Should McDonald's Bulls Be Concerned?
McDonald's Corporation (NYSE: MCD) shares have rebounded nicely off of the October lows, but may be set to top out, according to technicians.
Will that top be short-term in nature or should the McDonald's bulls be more concerned? Let's take a look at the fundamentals and technicals to help develop a plan of action.
What The Bulls See
- A 3.5 percent dividend yield, but with a slightly high 64 percent payout ratio.
- Cheap valuation metrics: An enterprise value of $105.30 billion that trumps the market capitalization of $93.52 billion and a price-to-sales ratio of 3.34.
- 18.9 percent net profit margins that spun off $3.8 billion in levered free cash flows annually.
- A current ratio of 1.25, short-term balance sheet stability.
What The Bears See
- Expensive valuation metrics: A PE of just over 18, which seems expensive considering 2014 estimated growth in revenues of 0 percent and in EPS of 12.5 percent, and a price-to-book ratio of 6.85.
- Perhaps too much debt: cash of $3.23 billion versus more than $15 billion in total debt and a debt-to-equity ratio of 111.04 percent.
The Technical Take
Technicians note that McDonald's may have completed or be in the process of completing the "a" wave of an "abc" upside correction.
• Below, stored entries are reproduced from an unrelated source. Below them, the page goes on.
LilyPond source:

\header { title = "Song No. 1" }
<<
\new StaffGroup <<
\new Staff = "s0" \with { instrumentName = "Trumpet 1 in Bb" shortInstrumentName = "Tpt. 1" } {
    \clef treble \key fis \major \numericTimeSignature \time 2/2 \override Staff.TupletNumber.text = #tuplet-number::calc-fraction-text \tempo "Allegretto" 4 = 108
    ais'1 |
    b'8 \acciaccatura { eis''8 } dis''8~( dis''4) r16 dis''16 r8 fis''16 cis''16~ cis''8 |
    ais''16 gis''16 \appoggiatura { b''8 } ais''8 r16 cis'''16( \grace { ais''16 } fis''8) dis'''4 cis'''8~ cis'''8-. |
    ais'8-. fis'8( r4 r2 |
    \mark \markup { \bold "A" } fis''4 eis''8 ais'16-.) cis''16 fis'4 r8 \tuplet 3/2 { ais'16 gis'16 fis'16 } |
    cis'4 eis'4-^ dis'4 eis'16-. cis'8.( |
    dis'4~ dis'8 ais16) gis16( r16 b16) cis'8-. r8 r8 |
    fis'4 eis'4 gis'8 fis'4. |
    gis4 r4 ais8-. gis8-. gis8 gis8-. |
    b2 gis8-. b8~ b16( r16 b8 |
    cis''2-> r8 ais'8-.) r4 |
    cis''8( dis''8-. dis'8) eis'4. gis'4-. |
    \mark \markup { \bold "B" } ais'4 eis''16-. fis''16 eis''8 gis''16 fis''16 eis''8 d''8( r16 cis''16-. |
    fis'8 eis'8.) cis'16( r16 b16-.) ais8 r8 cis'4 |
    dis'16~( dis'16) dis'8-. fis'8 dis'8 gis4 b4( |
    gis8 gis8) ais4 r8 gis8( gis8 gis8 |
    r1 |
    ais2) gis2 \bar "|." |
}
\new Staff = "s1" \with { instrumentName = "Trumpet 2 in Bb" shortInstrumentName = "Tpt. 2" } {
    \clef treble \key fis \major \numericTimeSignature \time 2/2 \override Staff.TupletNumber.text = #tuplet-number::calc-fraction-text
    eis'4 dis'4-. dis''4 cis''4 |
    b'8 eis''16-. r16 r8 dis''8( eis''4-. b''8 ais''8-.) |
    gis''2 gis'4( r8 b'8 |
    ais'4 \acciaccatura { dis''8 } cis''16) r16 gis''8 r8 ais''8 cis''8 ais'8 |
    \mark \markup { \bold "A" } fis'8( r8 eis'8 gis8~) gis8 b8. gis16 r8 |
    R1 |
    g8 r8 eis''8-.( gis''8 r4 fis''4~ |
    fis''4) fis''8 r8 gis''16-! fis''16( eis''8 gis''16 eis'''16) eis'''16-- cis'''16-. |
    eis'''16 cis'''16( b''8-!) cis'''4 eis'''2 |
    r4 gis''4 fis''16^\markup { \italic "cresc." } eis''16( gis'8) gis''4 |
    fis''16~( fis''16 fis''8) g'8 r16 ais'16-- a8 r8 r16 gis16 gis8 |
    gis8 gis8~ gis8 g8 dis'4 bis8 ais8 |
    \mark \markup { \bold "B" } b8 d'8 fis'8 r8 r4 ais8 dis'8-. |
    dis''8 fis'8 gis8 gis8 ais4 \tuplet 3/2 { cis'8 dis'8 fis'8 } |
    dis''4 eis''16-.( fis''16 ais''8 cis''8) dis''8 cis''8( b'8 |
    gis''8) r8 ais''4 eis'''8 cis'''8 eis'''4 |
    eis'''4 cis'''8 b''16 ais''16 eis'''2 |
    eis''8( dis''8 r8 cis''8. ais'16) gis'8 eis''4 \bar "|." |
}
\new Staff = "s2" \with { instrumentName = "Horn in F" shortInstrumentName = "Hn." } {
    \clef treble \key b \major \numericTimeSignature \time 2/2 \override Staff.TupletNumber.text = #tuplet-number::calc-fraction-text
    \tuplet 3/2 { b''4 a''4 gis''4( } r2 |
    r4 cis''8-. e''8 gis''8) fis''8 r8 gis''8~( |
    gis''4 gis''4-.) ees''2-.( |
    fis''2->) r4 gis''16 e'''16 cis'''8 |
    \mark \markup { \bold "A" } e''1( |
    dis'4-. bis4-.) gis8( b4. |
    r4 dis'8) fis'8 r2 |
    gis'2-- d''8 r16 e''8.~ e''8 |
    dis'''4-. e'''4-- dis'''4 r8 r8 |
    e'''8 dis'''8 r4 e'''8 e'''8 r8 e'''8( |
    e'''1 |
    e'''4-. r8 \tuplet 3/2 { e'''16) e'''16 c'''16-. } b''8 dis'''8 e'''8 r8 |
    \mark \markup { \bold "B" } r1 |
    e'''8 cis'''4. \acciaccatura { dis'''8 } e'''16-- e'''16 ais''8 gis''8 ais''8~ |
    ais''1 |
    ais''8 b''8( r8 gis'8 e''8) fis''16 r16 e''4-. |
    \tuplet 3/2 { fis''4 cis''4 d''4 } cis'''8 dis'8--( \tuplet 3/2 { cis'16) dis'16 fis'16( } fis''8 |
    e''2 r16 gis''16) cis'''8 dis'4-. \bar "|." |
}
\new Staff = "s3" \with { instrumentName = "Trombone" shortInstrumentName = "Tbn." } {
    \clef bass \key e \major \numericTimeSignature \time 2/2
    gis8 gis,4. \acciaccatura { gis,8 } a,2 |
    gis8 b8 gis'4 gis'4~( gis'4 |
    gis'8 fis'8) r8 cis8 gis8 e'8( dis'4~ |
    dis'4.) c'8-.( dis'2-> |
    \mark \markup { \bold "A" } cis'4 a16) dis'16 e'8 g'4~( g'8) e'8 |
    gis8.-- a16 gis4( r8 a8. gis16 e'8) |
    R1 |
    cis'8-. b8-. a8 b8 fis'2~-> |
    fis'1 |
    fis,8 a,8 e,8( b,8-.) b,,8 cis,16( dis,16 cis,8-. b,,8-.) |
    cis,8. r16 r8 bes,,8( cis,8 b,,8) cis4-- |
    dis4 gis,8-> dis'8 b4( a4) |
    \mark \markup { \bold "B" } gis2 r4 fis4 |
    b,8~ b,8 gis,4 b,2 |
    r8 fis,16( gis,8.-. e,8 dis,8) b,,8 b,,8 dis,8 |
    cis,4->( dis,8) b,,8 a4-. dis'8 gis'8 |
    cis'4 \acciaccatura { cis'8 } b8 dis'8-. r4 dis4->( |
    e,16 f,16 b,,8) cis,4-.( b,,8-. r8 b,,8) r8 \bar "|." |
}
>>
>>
If they are correct, the next move for McDonald's will be to the downside with a support level/target of $92.25. Once that pullback occurs -- if it occurs –- they feel another move higher (wave "c") will take place that should bring the stock up to "correction resistance" and horizontal line resistance at $99.13-$99.19.
All of those are short-term moves. The long-term picture in McDonald's is that it is still in an uptrend despite the rather lengthy consolidation that has occurred since the beginning of 2012.